• Dataset records:
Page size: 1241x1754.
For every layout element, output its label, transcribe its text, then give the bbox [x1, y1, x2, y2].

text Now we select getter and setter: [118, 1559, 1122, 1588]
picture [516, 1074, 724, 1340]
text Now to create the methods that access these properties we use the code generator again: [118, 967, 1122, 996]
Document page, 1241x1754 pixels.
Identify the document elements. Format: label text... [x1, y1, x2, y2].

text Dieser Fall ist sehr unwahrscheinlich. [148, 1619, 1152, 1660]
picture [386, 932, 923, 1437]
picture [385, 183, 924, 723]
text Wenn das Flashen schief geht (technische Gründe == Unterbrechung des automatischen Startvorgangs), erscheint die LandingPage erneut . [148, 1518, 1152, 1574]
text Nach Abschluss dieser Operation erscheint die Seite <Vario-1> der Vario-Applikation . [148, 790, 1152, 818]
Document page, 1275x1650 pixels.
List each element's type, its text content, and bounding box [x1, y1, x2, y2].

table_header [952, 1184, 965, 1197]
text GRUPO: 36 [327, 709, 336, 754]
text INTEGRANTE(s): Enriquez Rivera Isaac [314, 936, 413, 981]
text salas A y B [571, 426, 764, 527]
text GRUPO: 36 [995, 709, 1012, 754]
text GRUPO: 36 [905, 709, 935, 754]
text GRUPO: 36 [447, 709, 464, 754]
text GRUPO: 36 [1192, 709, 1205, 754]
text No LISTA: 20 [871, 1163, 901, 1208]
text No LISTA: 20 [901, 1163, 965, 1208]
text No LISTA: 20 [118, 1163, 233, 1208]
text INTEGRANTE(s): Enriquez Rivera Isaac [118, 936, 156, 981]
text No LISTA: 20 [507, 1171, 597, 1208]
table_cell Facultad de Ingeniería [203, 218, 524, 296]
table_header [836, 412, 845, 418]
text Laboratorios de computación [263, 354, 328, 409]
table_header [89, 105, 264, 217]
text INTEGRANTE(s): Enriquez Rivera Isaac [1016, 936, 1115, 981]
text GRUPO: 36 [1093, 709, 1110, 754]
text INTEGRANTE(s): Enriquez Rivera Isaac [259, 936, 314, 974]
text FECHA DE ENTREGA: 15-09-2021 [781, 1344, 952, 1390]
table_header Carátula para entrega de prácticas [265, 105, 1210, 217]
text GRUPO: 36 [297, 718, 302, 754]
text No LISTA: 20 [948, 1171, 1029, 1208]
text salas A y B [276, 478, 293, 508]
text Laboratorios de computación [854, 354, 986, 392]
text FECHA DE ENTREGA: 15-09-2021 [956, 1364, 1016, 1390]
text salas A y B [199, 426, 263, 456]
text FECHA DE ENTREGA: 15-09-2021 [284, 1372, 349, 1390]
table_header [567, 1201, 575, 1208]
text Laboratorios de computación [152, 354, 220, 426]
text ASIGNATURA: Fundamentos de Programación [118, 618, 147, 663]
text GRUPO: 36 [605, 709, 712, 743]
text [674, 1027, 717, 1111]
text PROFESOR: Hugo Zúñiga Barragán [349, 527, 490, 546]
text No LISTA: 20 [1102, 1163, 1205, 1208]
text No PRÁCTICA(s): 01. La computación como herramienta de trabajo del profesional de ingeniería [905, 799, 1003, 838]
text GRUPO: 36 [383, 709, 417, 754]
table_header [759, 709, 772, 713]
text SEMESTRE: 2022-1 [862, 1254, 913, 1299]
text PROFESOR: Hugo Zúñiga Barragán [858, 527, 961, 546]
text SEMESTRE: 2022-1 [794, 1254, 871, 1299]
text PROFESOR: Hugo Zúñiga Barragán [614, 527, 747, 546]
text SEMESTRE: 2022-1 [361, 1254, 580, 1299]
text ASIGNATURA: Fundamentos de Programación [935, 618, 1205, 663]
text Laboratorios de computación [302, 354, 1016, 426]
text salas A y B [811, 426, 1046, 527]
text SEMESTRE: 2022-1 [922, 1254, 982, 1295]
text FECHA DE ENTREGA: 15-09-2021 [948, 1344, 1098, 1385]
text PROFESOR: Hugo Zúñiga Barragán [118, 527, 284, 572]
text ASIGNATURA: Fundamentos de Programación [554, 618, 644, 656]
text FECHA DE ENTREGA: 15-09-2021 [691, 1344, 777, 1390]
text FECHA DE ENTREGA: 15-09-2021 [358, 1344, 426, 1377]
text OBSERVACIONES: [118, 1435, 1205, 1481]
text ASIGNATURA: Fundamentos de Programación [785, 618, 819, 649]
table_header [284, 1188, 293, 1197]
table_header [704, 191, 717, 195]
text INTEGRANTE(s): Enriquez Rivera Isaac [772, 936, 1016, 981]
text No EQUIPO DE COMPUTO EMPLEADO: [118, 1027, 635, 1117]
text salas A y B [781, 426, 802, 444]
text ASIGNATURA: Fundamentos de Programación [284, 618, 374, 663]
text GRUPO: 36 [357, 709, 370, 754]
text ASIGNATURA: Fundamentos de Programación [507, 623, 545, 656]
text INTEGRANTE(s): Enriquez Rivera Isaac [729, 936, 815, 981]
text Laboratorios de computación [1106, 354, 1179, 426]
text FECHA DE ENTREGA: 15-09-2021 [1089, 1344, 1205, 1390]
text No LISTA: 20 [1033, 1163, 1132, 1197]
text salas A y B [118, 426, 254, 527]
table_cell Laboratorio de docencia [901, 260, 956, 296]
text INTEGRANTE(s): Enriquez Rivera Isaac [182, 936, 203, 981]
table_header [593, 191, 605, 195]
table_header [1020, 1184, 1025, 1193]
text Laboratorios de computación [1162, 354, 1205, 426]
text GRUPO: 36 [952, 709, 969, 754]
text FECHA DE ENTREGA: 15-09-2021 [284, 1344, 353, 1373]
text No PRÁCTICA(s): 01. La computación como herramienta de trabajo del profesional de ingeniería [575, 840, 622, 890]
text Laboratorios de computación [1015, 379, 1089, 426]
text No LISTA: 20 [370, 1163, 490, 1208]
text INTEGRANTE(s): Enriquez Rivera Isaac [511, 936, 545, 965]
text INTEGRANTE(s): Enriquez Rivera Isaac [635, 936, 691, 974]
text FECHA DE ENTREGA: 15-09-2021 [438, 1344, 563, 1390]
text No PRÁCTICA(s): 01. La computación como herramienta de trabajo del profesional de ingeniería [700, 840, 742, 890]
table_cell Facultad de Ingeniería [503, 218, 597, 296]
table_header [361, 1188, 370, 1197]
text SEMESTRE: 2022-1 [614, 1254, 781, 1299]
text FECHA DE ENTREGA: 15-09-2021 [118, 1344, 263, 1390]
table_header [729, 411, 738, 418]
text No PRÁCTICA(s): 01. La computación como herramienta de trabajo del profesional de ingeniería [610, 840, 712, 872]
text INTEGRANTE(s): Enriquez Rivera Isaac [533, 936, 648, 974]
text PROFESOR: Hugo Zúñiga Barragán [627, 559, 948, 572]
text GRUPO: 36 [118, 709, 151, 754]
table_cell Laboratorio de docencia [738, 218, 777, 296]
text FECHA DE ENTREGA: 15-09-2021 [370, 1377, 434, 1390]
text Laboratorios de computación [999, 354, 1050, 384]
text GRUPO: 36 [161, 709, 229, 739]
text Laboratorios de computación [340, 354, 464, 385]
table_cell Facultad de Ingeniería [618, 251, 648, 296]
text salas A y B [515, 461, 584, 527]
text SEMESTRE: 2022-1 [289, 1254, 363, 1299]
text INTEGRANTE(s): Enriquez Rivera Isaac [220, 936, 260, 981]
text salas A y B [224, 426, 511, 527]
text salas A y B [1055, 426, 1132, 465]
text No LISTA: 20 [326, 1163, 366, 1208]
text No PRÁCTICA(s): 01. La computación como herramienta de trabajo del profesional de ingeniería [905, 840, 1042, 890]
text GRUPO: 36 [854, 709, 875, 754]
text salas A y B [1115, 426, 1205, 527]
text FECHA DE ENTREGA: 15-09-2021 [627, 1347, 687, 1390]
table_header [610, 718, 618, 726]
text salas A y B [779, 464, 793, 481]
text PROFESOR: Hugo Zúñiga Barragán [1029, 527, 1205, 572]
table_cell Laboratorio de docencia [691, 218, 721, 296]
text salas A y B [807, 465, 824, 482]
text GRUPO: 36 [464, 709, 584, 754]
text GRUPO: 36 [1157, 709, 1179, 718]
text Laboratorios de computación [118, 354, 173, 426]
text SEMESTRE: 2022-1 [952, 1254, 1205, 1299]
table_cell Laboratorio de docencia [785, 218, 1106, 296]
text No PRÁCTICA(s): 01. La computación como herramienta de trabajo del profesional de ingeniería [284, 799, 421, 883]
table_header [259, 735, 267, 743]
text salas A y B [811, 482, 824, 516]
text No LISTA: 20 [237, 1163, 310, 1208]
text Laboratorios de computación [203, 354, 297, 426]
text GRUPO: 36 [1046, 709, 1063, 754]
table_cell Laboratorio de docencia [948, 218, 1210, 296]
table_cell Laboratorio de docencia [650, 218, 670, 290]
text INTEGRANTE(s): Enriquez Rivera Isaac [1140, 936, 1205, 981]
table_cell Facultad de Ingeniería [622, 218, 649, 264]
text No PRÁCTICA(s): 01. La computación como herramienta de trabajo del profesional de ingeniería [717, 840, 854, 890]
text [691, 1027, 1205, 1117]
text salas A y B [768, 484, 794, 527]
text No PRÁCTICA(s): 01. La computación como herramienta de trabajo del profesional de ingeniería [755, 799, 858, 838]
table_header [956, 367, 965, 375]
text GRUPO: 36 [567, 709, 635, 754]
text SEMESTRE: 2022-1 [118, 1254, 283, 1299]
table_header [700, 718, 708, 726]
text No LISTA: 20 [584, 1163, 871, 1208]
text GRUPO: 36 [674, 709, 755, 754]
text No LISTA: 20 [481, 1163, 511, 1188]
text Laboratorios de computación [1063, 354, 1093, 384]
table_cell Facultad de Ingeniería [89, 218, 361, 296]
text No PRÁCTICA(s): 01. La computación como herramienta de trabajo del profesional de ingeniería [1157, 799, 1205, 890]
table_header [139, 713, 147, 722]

• Requirement: Pick out every line in the listing above that contains the string "Facultad".

• Solution to the problem:
table_cell Facultad de Ingeniería [203, 218, 524, 296]
table_cell Facultad de Ingeniería [503, 218, 597, 296]
table_cell Facultad de Ingeniería [618, 251, 648, 296]
table_cell Facultad de Ingeniería [622, 218, 649, 264]
table_cell Facultad de Ingeniería [89, 218, 361, 296]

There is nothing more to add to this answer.